Following uncertainty from a number of British businesses about how they can influence the June 23 vote, the UK Electoral Commission released a fresh set of electoral instructions to help businesses adhere to electoral rules.
Under UK electoral law, organizations and individuals are prevented from spending any more than US$14,260 (£10,000) on influencing the outcome during the official referendum campaign, unless they formally register as a campaigner.
We have published a factsheet on how spending rules may apply to businesses’ activity during the referendum period- https://t.co/GJhTW4yJuq— Electoral Commission (@ElectoralCommUK) April 11, 2016
While the spending figure is not disputed, many banks and other businesses have sought legal advice to determine what constitutes an action that is ruled to intentionally bring "about a particular outcome in the referendum."
Under the guidelines, released on Monday, the Electoral Commission stated that many "business as usual" activities that might influence the referendum will more than likely not be included in referendum spending limits, however companies were warned to assess their actions over the referendum period.
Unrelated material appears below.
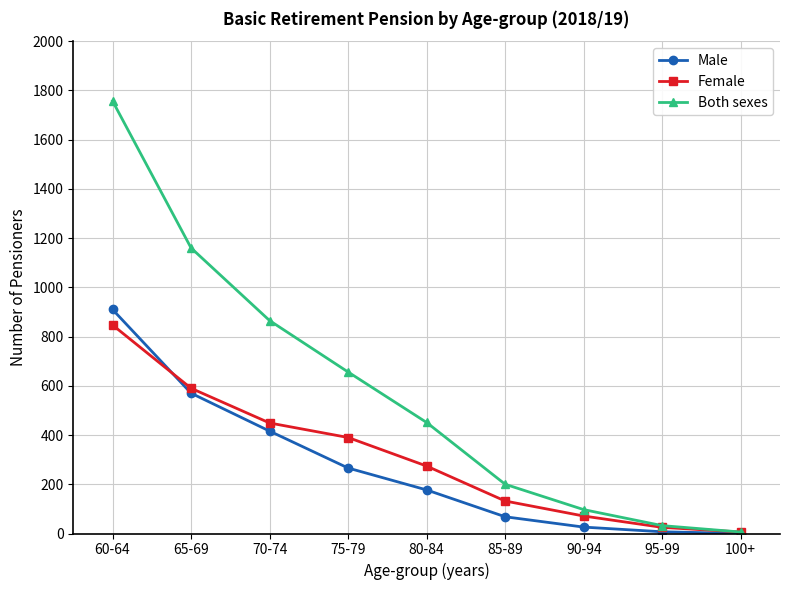

Where does the Female series first go above 274?

60-64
"If these activities are taking place during the referendum period, you will need to decide whether your spending is intended to, or is otherwise in connection with, promoting or bringing about a particular outcome in the referendum," the guidelines states.
Emphasis on Neutrality
Spending money on surveys that are used to promote one side of the debate will count towards the spending limit, while events where both arguments are represented are more than likely to be exempt from the £10,000 deadline.
The rules come as both 'Remain' and 'Leave' campaigners prepare for an increase in debate in the coming months.
Political figures on both sides have tried to sway the vote of businesses, with the economy to be one of the biggest factors influencing the way in which Britons vote in the landmark referendum.
While pro-EU campaigners say a Brexit will have a devastating, destabilizing impact on the UK's economy, others argue that leaving the bloc will act in Britain's favor, as it will allow the country to negotiate trade deals that better suit the UK's national interests, free from the restrictions of being connected to a 28-state union.